医療と飲食店のコラボで「誤嚥性肺炎」のリスクを減らす

齋藤さんは以前勤務していた病院で、嚥下障害のある人が「どうしてもフライドチキンが食べたいけれども、食べられない」という強い思いを持っていることに接し、それをきっかけに嚥下障害の専門治療や支援に携わってきたそうです。

嚥下障害のある人たちは食べたものが食道ではなく気管に入ってしまい、口内細菌が肺まで入って肺炎を起こす「誤嚥性肺炎」という重い症状になる場合があります。齋藤さんは、普段は訪問医療などをする歯科医をしながら「日本誤嚥性肺炎予防協会」という会を5年前に立ちあげ、その予防や認知度の向上を目的とした活動もしています。

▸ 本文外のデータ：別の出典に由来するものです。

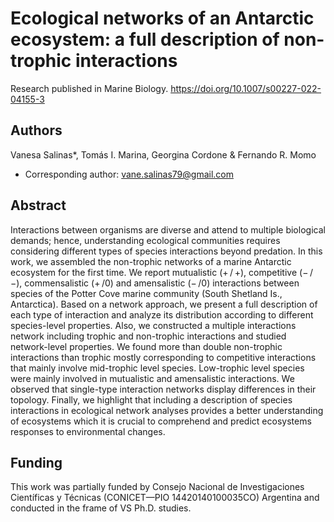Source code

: # Ecological networks of an Antarctic ecosystem: a full description of non-trophic interactions

Research published in Marine Biology. https://doi.org/10.1007/s00227-022-04155-3

## Authors
Vanesa Salinas*, Tomás I. Marina, Georgina Cordone & Fernando R. Momo
* Corresponding author: vane.salinas79@gmail.com

## Abstract
Interactions between organisms are diverse and attend to multiple biological demands; hence, understanding ecological communities requires considering different types of species interactions beyond predation. In this work, we assembled the non-trophic networks of a marine Antarctic ecosystem for the first time. We report mutualistic (+ / +), competitive (− / −), commensalistic (+ /0) and amensalistic (− /0) interactions between species of the Potter Cove marine community (South Shetland Is., Antarctica). Based on a network approach, we present a full description of each type of interaction and analyze its distribution according to different species-level properties. Also, we constructed a multiple interactions network including trophic and non-trophic interactions and studied network-level properties. We found more than double non-trophic interactions than trophic mostly corresponding to competitive interactions that mainly involve mid-trophic level species. Low-trophic level species were mainly involved in mutualistic and amensalistic interactions. We observed that single-type interaction networks display differences in their topology. Finally, we highlight that including a description of species interactions in ecological network analyses provides a better understanding of ecosystems which it is crucial to comprehend and predict ecosystems responses to environmental changes.

## Funding
This work was partially funded by Consejo Nacional de Investigaciones Científicas y Técnicas (CONICET—PIO 14420140100035CO) Argentina and conducted in the frame of VS Ph.D. studies.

齋藤さんに「誤嚥性肺炎」について聞きました。

「嚥下食レストラン.jp」齋藤匡布さん
「誤嚥性肺炎って一度起こしてしまうと、何度も何度も起こしてしまうんですよ。誤嚥性肺炎になった人が2年以内に死亡する確率は8割とか9割とかいわれてるぐらい怖い病気です。ですから、摂食嚥下障害の人がいかに誤嚥性肺炎を起こさないか。それがその人の寿命に関わってくる。誤嚥性肺炎という言葉はだんだん認知されているんですけど、そこに大きな原因の『摂食嚥下障害』という言葉がついてきてない、というのが現状なんですよ。レストラン側にしたら、嚥下食を作る技術はあったとしても、医療的な裏付けがないから、怖くて提供できないケースが多いんです。なので、『嚥下食レストラン.jp』がもっと目指さなきゃいけないのは『レストランを紹介したから終わり』じゃなくて、そこにしかるべき医療機関がついて、『こういうものだったら提供できる』という情報提供をして、医療と飲食店がうまくコラボできる体制を作っていくことかなと思っています」

一度誤嚥性肺炎を起こした人は、食べることに抵抗や恐怖を感じてしまい、食欲がなくなり、体力が落ちてしまうこともあるそうです。こうした誤嚥の事故やリスクをなくすためにも、サイトを通して嚥下食を広め、身近なものにしたいと齋藤さんは言っていました。

「嚥下食レストラン.jp」では和食、中華、フレンチなど料理のジャンル別や店がある都道府県で検索できるようレイアウトされています。嚥下食を出せる店の情報は無料で掲載しているので、興味のある方や「嚥下食を出している」というお店の方はぜひアクセスしてみてほしいと思います。